*Exercise directions*
Do these statements agree with the comments on pedestrian safety? Answer yes or no for each and quote the deciding words from the comments. 1. U-turns are common at the Treat crossing. 2. The law described for this area requires cars to stop for a pedestrian standing on the curb. 3. Seattle and Minneapolis are named as places where cars stop for someone waiting on the curb.

Safety for autmobilists is built into roadway designs.  Doing something stupid in a car doesn't usually cost you your life.  This design priority comes at great expense to pedestrians.  Wide roadways and cars at speed are deadly obstacles to pedestrians.  Generally speaking people on foot are just trying to get from point 
A to point B efficiently but they're using a system of roadways that wasn't designed with them in mind.  It's unfortunate that rather than examining this massive failure of infrastructure we as a society attempt to place the blame with the victims. 

I use the HAWK crossings at Treat and Speedway, Broadway and Norris, Euclid and Lester and Campbell and Blacklidge regularly.  It is becoming increasingly common to see cars entering the intersection after I've gotten a walk signal.  It's also not uncommon to have cars using the stopped traffic to execute their turns through the crosswalk.  U-turns at Treat are very normal.  This isn't really about dark clothing and distracted walking.  

Randy Garmon
Randy Garmon

I too found the emphasis of the article of putting "the blame on pedestrians" to be disturbing, but even more disturbing is the fact (included in the article) that in a typical year, 300 more pedestrians are involved in nonfatal accidents ... 300!

There is a mind-set in this area that pedestrians and cyclist are second class citizens.  I have been in other parts of the country (Seattle and Minneapolis come to mind) where if you are standing on the curb, cars stop to let you cross.  Here the law says cars must stop if you are in the crosswalk, so if you are on the curb no one slows down.

Yes, there will always be the situations where the pedestrian is to blame, but I suggest that the majority of these accidents are a result of driver inattention/distraction and the high speeds of car traffic in Tucson.

*Information*
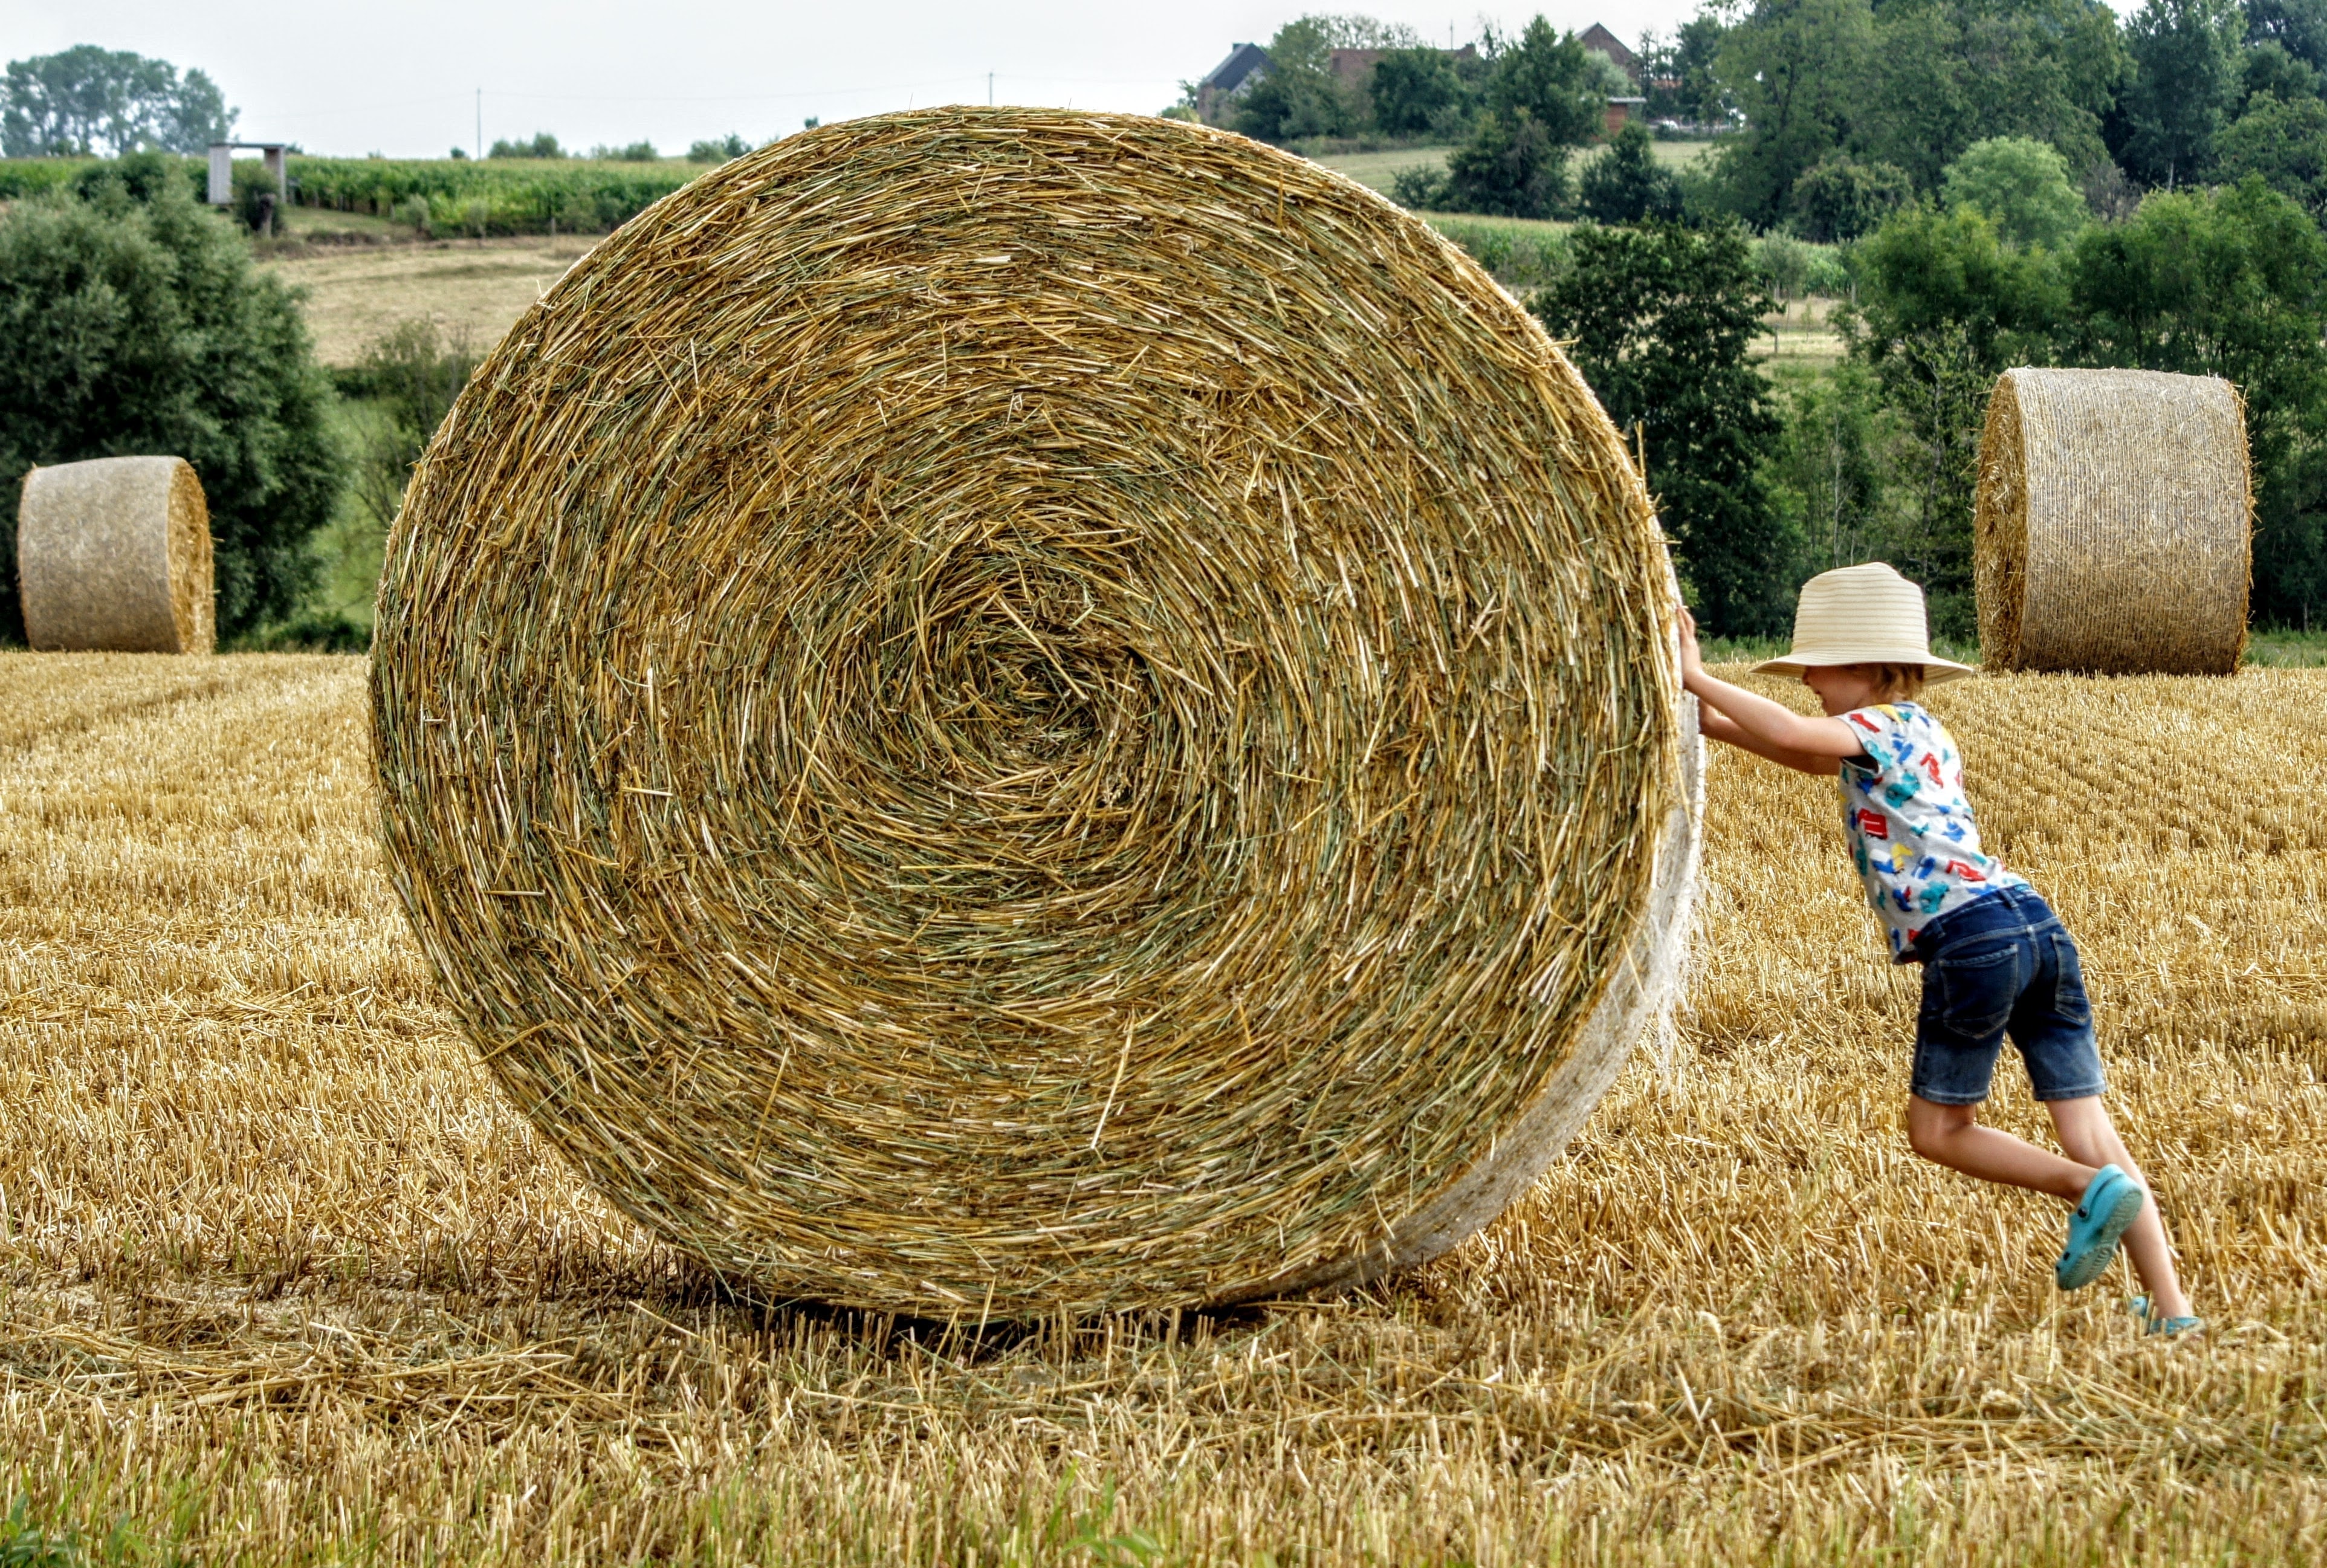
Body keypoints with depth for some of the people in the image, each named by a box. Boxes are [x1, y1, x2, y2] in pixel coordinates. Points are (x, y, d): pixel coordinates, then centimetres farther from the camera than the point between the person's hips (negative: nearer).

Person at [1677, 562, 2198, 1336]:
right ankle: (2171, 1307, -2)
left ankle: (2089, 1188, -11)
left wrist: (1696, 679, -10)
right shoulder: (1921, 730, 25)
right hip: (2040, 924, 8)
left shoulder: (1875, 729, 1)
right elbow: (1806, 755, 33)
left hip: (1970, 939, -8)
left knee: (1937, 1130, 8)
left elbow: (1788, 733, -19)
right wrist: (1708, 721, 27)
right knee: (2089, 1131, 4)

*Task output*
1. Yes: "U-turns at Treat are very normal."
2. No: "Here the law says cars must stop if you are in the crosswalk, so if you are on the curb no one slows down."
3. Yes: "I have been in other parts of the country (Seattle and Minneapolis come to mind) where if you are standing on the curb, cars stop to let you cross."